Problem details
Can you recast every line of the items below as a Markdown table with the columns "Row" and "Line", numbering each row, omitting blank lines, and leaving the pictures out?

Chart reading data
§ §

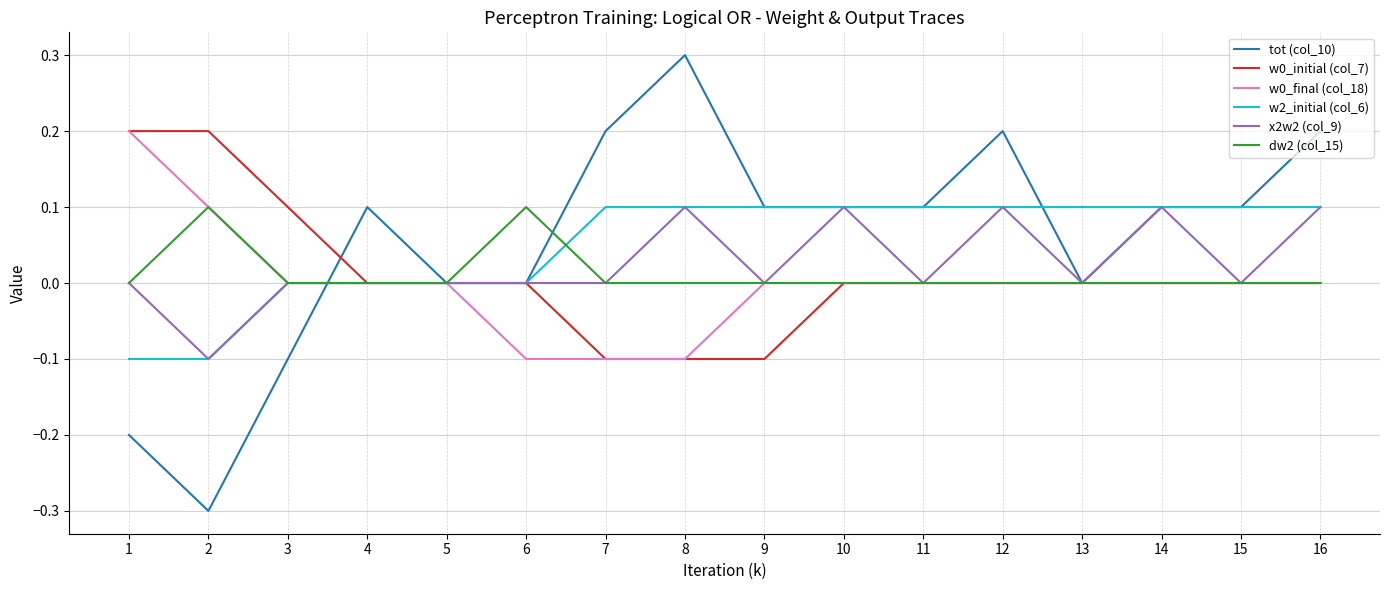

Reading left to right, extract all data points from this chart.

tot (col_10): 1=-0.2	2=-0.3	3=-0.1	4=0.1	5=0.0	6=0.0	7=0.2	8=0.3	9=0.1	10=0.1	11=0.1	12=0.2	13=0.0	14=0.1	15=0.1	16=0.2
w0_initial (col_7): 1=0.2	2=0.2	3=0.1	4=0.0	5=0.0	6=0.0	7=-0.1	8=-0.1	9=-0.1	10=0.0	11=0.0	12=0.0	13=0.0	14=0.0	15=0.0	16=0.0
w0_final (col_18): 1=0.2	2=0.1	3=0.0	4=0.0	5=0.0	6=-0.1	7=-0.1	8=-0.1	9=0.0	10=0.0	11=0.0	12=0.0	13=0.0	14=0.0	15=0.0	16=0.0
w2_initial (col_6): 1=-0.1	2=-0.1	3=0.0	4=0.0	5=0.0	6=0.0	7=0.1	8=0.1	9=0.1	10=0.1	11=0.1	12=0.1	13=0.1	14=0.1	15=0.1	16=0.1
x2w2 (col_9): 1=0.0	2=-0.1	3=0.0	4=0.0	5=0.0	6=0.0	7=0.0	8=0.1	9=0.0	10=0.1	11=0.0	12=0.1	13=0.0	14=0.1	15=0.0	16=0.1
dw2 (col_15): 1=0.0	2=0.1	3=0.0	4=0.0	5=0.0	6=0.1	7=0.0	8=0.0	9=0.0	10=0.0	11=0.0	12=0.0	13=0.0	14=0.0	15=0.0	16=0.0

§ §

Answer to this exercise
| Row | Line |
|---|---|
| 1 | Reading left to right, extract all data points from this chart. |
| 2 | tot (col_10): 1=-0.2	2=-0.3	3=-0.1	4=0.1	5=0.0	6=0.0	7=0.2	8=0.3	9=0.1	10=0.1	11=0.1	12=0.2	13=0.0	14=0.1	15=0.1	16=0.2 |
| 3 | w0_initial (col_7): 1=0.2	2=0.2	3=0.1	4=0.0	5=0.0	6=0.0	7=-0.1	8=-0.1	9=-0.1	10=0.0	11=0.0	12=0.0	13=0.0	14=0.0	15=0.0	16=0.0 |
| 4 | w0_final (col_18): 1=0.2	2=0.1	3=0.0	4=0.0	5=0.0	6=-0.1	7=-0.1	8=-0.1	9=0.0	10=0.0	11=0.0	12=0.0	13=0.0	14=0.0	15=0.0	16=0.0 |
| 5 | w2_initial (col_6): 1=-0.1	2=-0.1	3=0.0	4=0.0	5=0.0	6=0.0	7=0.1	8=0.1	9=0.1	10=0.1	11=0.1	12=0.1	13=0.1	14=0.1	15=0.1	16=0.1 |
| 6 | x2w2 (col_9): 1=0.0	2=-0.1	3=0.0	4=0.0	5=0.0	6=0.0	7=0.0	8=0.1	9=0.0	10=0.1	11=0.0	12=0.1	13=0.0	14=0.1	15=0.0	16=0.1 |
| 7 | dw2 (col_15): 1=0.0	2=0.1	3=0.0	4=0.0	5=0.0	6=0.1	7=0.0	8=0.0	9=0.0	10=0.0	11=0.0	12=0.0	13=0.0	14=0.0	15=0.0	16=0.0 |